La dévaluation de la livre libanaise à partir de 2019 et la fluctuation des prix des matières premières «influencent les offres et réduisent leur durée de validité, ce qui exerce une pression sur le client pour qu'il prenne la décision d'investissement dans les systèmes PV», ajoute Jad Zeineddine.
Au niveau micro, les défis se traduisent également par une fluctuation de la durée et des coûts de fabrication et d'expédition. «Le coût d'expédition vers Beyrouth est l'un des plus élevés de la région», confirme Jad Zeineddine. À l'arrivée des équipements au Liban, l'absence d'encadrement clair des droits de douane et taxes pousse les EPC à ajouter des contingencies (imprévus) à ces coûts, au risque de perdre des parts de marché dans un environnement de plus en plus concurrentiel.
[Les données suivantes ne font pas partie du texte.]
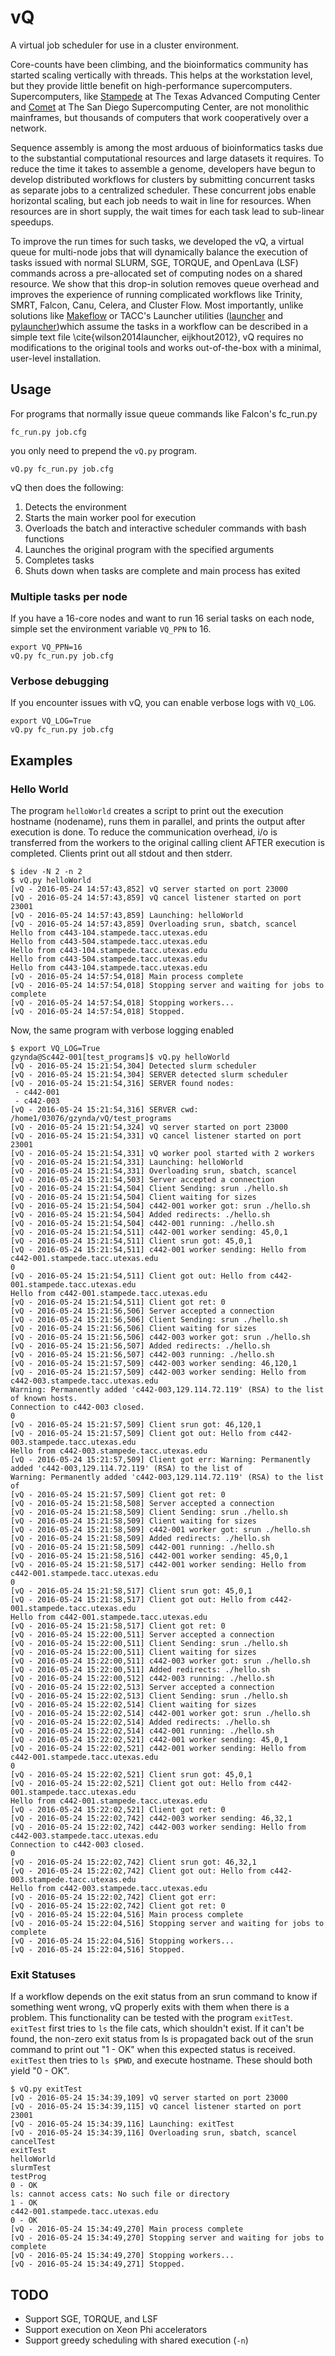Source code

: # vQ
A virtual job scheduler for use in a cluster environment.

Core-counts have been climbing, and the bioinformatics community has started scaling vertically with threads.
This helps at the workstation level, but they provide little benefit on high-performance supercomputers.
Supercomputers, like [Stampede](https://portal.tacc.utexas.edu/user-guides/stampede) at The Texas Advanced Computing Center and [Comet](http://www.sdsc.edu/support/user_guides/comet.html) at The San Diego Supercomputing Center, are not monolithic mainframes, but thousands of computers that work cooperatively over a network.

Sequence assembly is among the most arduous of bioinformatics tasks due to the substantial computational resources and large datasets it requires.
To reduce the time it takes to assemble a genome, developers have begun to develop distributed workflows for clusters by submitting concurrent tasks as separate jobs to a centralized scheduler.
These concurrent jobs enable horizontal scaling, but each job needs to wait in line for resources.
When resources are in short supply, the wait times for each task lead to sub-linear speedups.

To improve the run times for such tasks, we developed the vQ, a virtual queue for multi-node jobs that will dynamically balance the execution of tasks issued with normal SLURM, SGE, TORQUE, and OpenLava (LSF) commands across a pre-allocated set of computing nodes on a shared resource.
We show that this drop-in solution removes queue overhead and improves the experience of running complicated workflows like Trinity, SMRT, Falcon, Canu, Celera, and Cluster Flow.
Most importantly, unlike solutions like [Makeflow](http://ccl.cse.nd.edu/software/makeflow/) or TACC's Launcher utilities ([launcher](https://github.com/TACC/launcher) and [pylauncher](https://github.com/TACC/pylauncher))which assume the tasks in a workflow can be described in a simple text file \cite{wilson2014launcher, eijkhout2012}, vQ requires no modifications to the original tools and works out-of-the-box with a minimal, user-level installation.

## Usage

For programs that normally issue queue commands like Falcon's fc_run.py

```shell
fc_run.py job.cfg
```

you only need to prepend the `vQ.py` program.

```shell
vQ.py fc_run.py job.cfg
```

vQ then does the following:
1. Detects the environment
2. Starts the main worker pool for execution
3. Overloads the batch and interactive scheduler commands with bash functions
4. Launches the original program with the specified arguments
5. Completes tasks
6. Shuts down when tasks are complete and main process has exited

### Multiple tasks per node

If you have a 16-core nodes and want to run 16 serial tasks on each node, simple set the environment variable `VQ_PPN` to 16.

```shell
export VQ_PPN=16
vQ.py fc_run.py job.cfg
```

### Verbose debugging

If you encounter issues with vQ, you can enable verbose logs with `VQ_LOG`.

```shell
export VQ_LOG=True
vQ.py fc_run.py job.cfg
```

## Examples

### Hello World

The program `helloWorld` creates a script to print out the execution hostname (nodename), runs them in parallel, and prints the output after execution is done.
To reduce the communication overhead, i/o is transferred from the workers to the original calling client AFTER execution is completed. Clients print out all stdout and then stderr.

```shell
$ idev -N 2 -n 2
$ vQ.py helloWorld
[vQ - 2016-05-24 14:57:43,852] vQ server started on port 23000
[vQ - 2016-05-24 14:57:43,859] vQ cancel listener started on port 23001
[vQ - 2016-05-24 14:57:43,859] Launching: helloWorld
[vQ - 2016-05-24 14:57:43,859] Overloading srun, sbatch, scancel
Hello from c443-104.stampede.tacc.utexas.edu
Hello from c443-504.stampede.tacc.utexas.edu
Hello from c443-104.stampede.tacc.utexas.edu
Hello from c443-504.stampede.tacc.utexas.edu
Hello from c443-104.stampede.tacc.utexas.edu
[vQ - 2016-05-24 14:57:54,018] Main process complete
[vQ - 2016-05-24 14:57:54,018] Stopping server and waiting for jobs to complete
[vQ - 2016-05-24 14:57:54,018] Stopping workers...
[vQ - 2016-05-24 14:57:54,018] Stopped.
```

Now, the same program with verbose logging enabled

```shell
$ export VQ_LOG=True
gzynda@Sc442-001[test_programs]$ vQ.py helloWorld
[vQ - 2016-05-24 15:21:54,304] Detected slurm scheduler
[vQ - 2016-05-24 15:21:54,304] SERVER detected slurm scheduler
[vQ - 2016-05-24 15:21:54,316] SERVER found nodes:
 - c442-001
 - c442-003
[vQ - 2016-05-24 15:21:54,316] SERVER cwd: /home1/03076/gzynda/vQ/test_programs
[vQ - 2016-05-24 15:21:54,324] vQ server started on port 23000
[vQ - 2016-05-24 15:21:54,331] vQ cancel listener started on port 23001
[vQ - 2016-05-24 15:21:54,331] vQ worker pool started with 2 workers
[vQ - 2016-05-24 15:21:54,331] Launching: helloWorld
[vQ - 2016-05-24 15:21:54,331] Overloading srun, sbatch, scancel
[vQ - 2016-05-24 15:21:54,503] Server accepted a connection
[vQ - 2016-05-24 15:21:54,504] Client Sending: srun ./hello.sh
[vQ - 2016-05-24 15:21:54,504] Client waiting for sizes
[vQ - 2016-05-24 15:21:54,504] c442-001 worker got: srun ./hello.sh
[vQ - 2016-05-24 15:21:54,504] Added redirects: ./hello.sh
[vQ - 2016-05-24 15:21:54,504] c442-001 running: ./hello.sh
[vQ - 2016-05-24 15:21:54,511] c442-001 worker sending: 45,0,1
[vQ - 2016-05-24 15:21:54,511] Client srun got: 45,0,1
[vQ - 2016-05-24 15:21:54,511] c442-001 worker sending: Hello from c442-001.stampede.tacc.utexas.edu
0
[vQ - 2016-05-24 15:21:54,511] Client got out: Hello from c442-001.stampede.tacc.utexas.edu
Hello from c442-001.stampede.tacc.utexas.edu
[vQ - 2016-05-24 15:21:54,511] Client got ret: 0
[vQ - 2016-05-24 15:21:56,506] Server accepted a connection
[vQ - 2016-05-24 15:21:56,506] Client Sending: srun ./hello.sh
[vQ - 2016-05-24 15:21:56,506] Client waiting for sizes
[vQ - 2016-05-24 15:21:56,506] c442-003 worker got: srun ./hello.sh
[vQ - 2016-05-24 15:21:56,507] Added redirects: ./hello.sh
[vQ - 2016-05-24 15:21:56,507] c442-003 running: ./hello.sh
[vQ - 2016-05-24 15:21:57,509] c442-003 worker sending: 46,120,1
[vQ - 2016-05-24 15:21:57,509] c442-003 worker sending: Hello from c442-003.stampede.tacc.utexas.edu
Warning: Permanently added 'c442-003,129.114.72.119' (RSA) to the list of known hosts.
Connection to c442-003 closed.
0
[vQ - 2016-05-24 15:21:57,509] Client srun got: 46,120,1
[vQ - 2016-05-24 15:21:57,509] Client got out: Hello from c442-003.stampede.tacc.utexas.edu
Hello from c442-003.stampede.tacc.utexas.edu
[vQ - 2016-05-24 15:21:57,509] Client got err: Warning: Permanently added 'c442-003,129.114.72.119' (RSA) to the list of
Warning: Permanently added 'c442-003,129.114.72.119' (RSA) to the list of
[vQ - 2016-05-24 15:21:57,509] Client got ret: 0
[vQ - 2016-05-24 15:21:58,508] Server accepted a connection
[vQ - 2016-05-24 15:21:58,509] Client Sending: srun ./hello.sh
[vQ - 2016-05-24 15:21:58,509] Client waiting for sizes
[vQ - 2016-05-24 15:21:58,509] c442-001 worker got: srun ./hello.sh
[vQ - 2016-05-24 15:21:58,509] Added redirects: ./hello.sh
[vQ - 2016-05-24 15:21:58,509] c442-001 running: ./hello.sh
[vQ - 2016-05-24 15:21:58,516] c442-001 worker sending: 45,0,1
[vQ - 2016-05-24 15:21:58,517] c442-001 worker sending: Hello from c442-001.stampede.tacc.utexas.edu
0
[vQ - 2016-05-24 15:21:58,517] Client srun got: 45,0,1
[vQ - 2016-05-24 15:21:58,517] Client got out: Hello from c442-001.stampede.tacc.utexas.edu
Hello from c442-001.stampede.tacc.utexas.edu
[vQ - 2016-05-24 15:21:58,517] Client got ret: 0
[vQ - 2016-05-24 15:22:00,511] Server accepted a connection
[vQ - 2016-05-24 15:22:00,511] Client Sending: srun ./hello.sh
[vQ - 2016-05-24 15:22:00,511] Client waiting for sizes
[vQ - 2016-05-24 15:22:00,511] c442-003 worker got: srun ./hello.sh
[vQ - 2016-05-24 15:22:00,511] Added redirects: ./hello.sh
[vQ - 2016-05-24 15:22:00,512] c442-003 running: ./hello.sh
[vQ - 2016-05-24 15:22:02,513] Server accepted a connection
[vQ - 2016-05-24 15:22:02,513] Client Sending: srun ./hello.sh
[vQ - 2016-05-24 15:22:02,514] Client waiting for sizes
[vQ - 2016-05-24 15:22:02,514] c442-001 worker got: srun ./hello.sh
[vQ - 2016-05-24 15:22:02,514] Added redirects: ./hello.sh
[vQ - 2016-05-24 15:22:02,514] c442-001 running: ./hello.sh
[vQ - 2016-05-24 15:22:02,521] c442-001 worker sending: 45,0,1
[vQ - 2016-05-24 15:22:02,521] c442-001 worker sending: Hello from c442-001.stampede.tacc.utexas.edu
0
[vQ - 2016-05-24 15:22:02,521] Client srun got: 45,0,1
[vQ - 2016-05-24 15:22:02,521] Client got out: Hello from c442-001.stampede.tacc.utexas.edu
Hello from c442-001.stampede.tacc.utexas.edu
[vQ - 2016-05-24 15:22:02,521] Client got ret: 0
[vQ - 2016-05-24 15:22:02,742] c442-003 worker sending: 46,32,1
[vQ - 2016-05-24 15:22:02,742] c442-003 worker sending: Hello from c442-003.stampede.tacc.utexas.edu
Connection to c442-003 closed.
0
[vQ - 2016-05-24 15:22:02,742] Client srun got: 46,32,1
[vQ - 2016-05-24 15:22:02,742] Client got out: Hello from c442-003.stampede.tacc.utexas.edu
Hello from c442-003.stampede.tacc.utexas.edu
[vQ - 2016-05-24 15:22:02,742] Client got err:
[vQ - 2016-05-24 15:22:02,742] Client got ret: 0
[vQ - 2016-05-24 15:22:04,516] Main process complete
[vQ - 2016-05-24 15:22:04,516] Stopping server and waiting for jobs to complete
[vQ - 2016-05-24 15:22:04,516] Stopping workers...
[vQ - 2016-05-24 15:22:04,516] Stopped.
```

### Exit Statuses

If a workflow depends on the exit status from an srun command to know if something went wrong, vQ properly exits with them when there is a problem.
This functionality can be tested with the program `exitTest`.
`exitTest` first tries to `ls` the file cats, which shouldn't exist.
If it can't be found, the non-zero exit status from ls is propagated back out of the srun command to print out "1 - OK" when this expected status is received.
`exitTest` then tries to `ls $PWD`, and execute hostname. These should both yield "0 - OK".

```shell
$ vQ.py exitTest
[vQ - 2016-05-24 15:34:39,109] vQ server started on port 23000
[vQ - 2016-05-24 15:34:39,115] vQ cancel listener started on port 23001
[vQ - 2016-05-24 15:34:39,116] Launching: exitTest
[vQ - 2016-05-24 15:34:39,116] Overloading srun, sbatch, scancel
cancelTest
exitTest
helloWorld
slurmTest
testProg
0 - OK
ls: cannot access cats: No such file or directory
1 - OK
c442-001.stampede.tacc.utexas.edu
0 - OK
[vQ - 2016-05-24 15:34:49,270] Main process complete
[vQ - 2016-05-24 15:34:49,270] Stopping server and waiting for jobs to complete
[vQ - 2016-05-24 15:34:49,270] Stopping workers...
[vQ - 2016-05-24 15:34:49,271] Stopped.
```

## TODO
* Support SGE, TORQUE, and LSF
* Support execution on Xeon Phi accelerators
* Support greedy scheduling with shared execution (`-n`)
Au niveau macro, le pays est à la traîne en termes de développement d’infrastructure et d'approvisionnement en eau et en énergie. Aujourd'hui, les acteurs du marché et les organismes de réglementation tentent de combler les lacunes existantes.
«Les solutions d'énergie renouvelable ne sont pas des solutions temporaires, ce sont des investissements à long terme qui ont un impact positif, et notre rôle en tant qu’EPC est de remplir nos responsabilités sociales et d'aider à améliorer la vie des gens», conclut Jad Zeineddine.